Der viereckige Stein ist ein Symbol für die Erde. Mit Salz der Erde werden die Worte aus der Bergpredigt (Mt 5,13) angesprochen, mit denen Jesus auf die unabdingbare, verantwortungsvolle Aufgabe der Jünger in der Welt hinweist, Gutes zu bewirken, sich für Gerechtigkeit und Barmherzigkeit einzusetzen – Licht der Welt zu sein. Jesus hat sein Leben bis in den Tod hinein dafür hingeben. Er ist DAS Salz der Erde, der mit seinem Leben und seinem Blut zur Vergebung des Unrechts an den Menschen neue Maßstäbe gesetzt hat. So kann das mittlere Bild als eine Art Kreuzigung gesehen werden: Gottes Sohn, erschlagen durch unsere Sünden. Sein Blut ist das Salz der Erde, das bewirken sollte, dass solches Unrecht nicht weiter geschieht. Er ist der Stein der Weisen, der in uns diesen Sinneswandel vollbringt und einen menschlichen Goldstandard etabliert wie es keine alchemistischen Wunder zustande bringen. Blut und Wein verweisen auf die Einsetzungsworte beim Abendmahl: „Trinkt alle daraus, das ist mein Blut des Bundes, das für viele vergossen wird zur Vergebung der Sünden.“ (Mt 26,27f). Der perfekt runde Stein in der Mitte mag die göttliche Natur Jesu andeuten, die Zweiteilung mit der roten Farbe, dass er mit seinem Blut die gespaltene Erde/Materie versöhnt.
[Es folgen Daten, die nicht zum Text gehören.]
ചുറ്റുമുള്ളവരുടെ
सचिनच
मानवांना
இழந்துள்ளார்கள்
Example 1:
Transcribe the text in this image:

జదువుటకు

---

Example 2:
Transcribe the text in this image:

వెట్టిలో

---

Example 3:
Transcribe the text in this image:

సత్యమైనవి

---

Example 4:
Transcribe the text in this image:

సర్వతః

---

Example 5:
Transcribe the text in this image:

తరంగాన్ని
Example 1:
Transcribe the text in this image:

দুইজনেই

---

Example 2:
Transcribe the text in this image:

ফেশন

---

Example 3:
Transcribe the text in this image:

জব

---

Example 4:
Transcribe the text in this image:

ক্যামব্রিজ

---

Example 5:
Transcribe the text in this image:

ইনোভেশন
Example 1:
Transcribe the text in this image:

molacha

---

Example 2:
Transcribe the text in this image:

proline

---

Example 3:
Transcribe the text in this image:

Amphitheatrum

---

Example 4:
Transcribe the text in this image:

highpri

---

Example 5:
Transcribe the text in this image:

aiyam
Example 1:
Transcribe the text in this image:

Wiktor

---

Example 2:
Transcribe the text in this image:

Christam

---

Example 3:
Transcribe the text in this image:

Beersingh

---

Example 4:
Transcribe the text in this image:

Der runde Stein – ohne Anfang und Ende – ist Symbol für die Unendlichkeit und für Gott. Mit seinen Versteinerungen ist er ein Urgestein. Die Weizenkörner sind im Licht und der Wärme der Sonne (Spendor solis = Pracht der Sonne/Sonnenglanz) gereift und als Goldkörner dargestellt. Mit dem Stein in der Mitte wird ihre nächste Wandlung zu Mehl angedeutet, aus dem dann Brot und andere Lebensmittel gemacht werden können. Entsprechend kann hier eine Allegorie Gott Vaters gesehen werden, der der Sonne ihre Pracht verliehen hat und uns das tägliche Brot schenkt.
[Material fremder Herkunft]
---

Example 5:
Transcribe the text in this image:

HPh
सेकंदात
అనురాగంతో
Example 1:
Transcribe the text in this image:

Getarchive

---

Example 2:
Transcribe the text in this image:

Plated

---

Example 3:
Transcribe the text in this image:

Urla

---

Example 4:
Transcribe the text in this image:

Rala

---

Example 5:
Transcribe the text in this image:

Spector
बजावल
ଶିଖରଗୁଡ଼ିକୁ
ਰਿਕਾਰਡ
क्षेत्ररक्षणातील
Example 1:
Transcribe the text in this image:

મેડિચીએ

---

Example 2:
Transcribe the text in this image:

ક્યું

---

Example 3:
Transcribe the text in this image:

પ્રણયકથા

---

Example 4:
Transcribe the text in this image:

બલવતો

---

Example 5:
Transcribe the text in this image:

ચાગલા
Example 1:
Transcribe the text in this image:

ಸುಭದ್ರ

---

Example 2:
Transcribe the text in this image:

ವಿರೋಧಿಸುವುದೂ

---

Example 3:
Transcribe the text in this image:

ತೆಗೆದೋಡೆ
Auf dem unteren Blatt wird alles Bisherige gesprengt und in eine neue Daseinsform überführt, der etwas für uns Menschen Unfassbares anhaftet. Das versteinerte Wasserglas birst und das Wasser sucht sich nicht den bekannten Weg der Schwerkraft, sondern breitet sich überraschenderweise wie eine in die Freiheit entlassene Materie nach oben aus, die dabei noch fröhliche Luftblasen bildet. Merkur bzw. Hermes war in der griechischen Mythologie der geflügelte Götterbote, der Überbringer von Botschaften. Im christlichen Glauben wird die unsichtbare göttliche Kraft dem Heiligen Geist zugeordnet, der kreativ in der ganzen Schöpfung am Wirken ist: unsichtbar, geheimnisvoll, wunderbar, lebendig.
So liegt die Vermutung nahe, dass Manfred Scharpf in diesem Triptychon über die alchemistische Tria prima hinaus die grundlegende und alles umfassende „Tria prima“ des christlichen Glaubens allegorisch gemalt hat: Vater, Sohn und Heiliger Geist. Oder anders betrachtet: Das mystische Geheimnis der beiden Hauptsakramente Taufe und Abendmahl (Brot und Wein).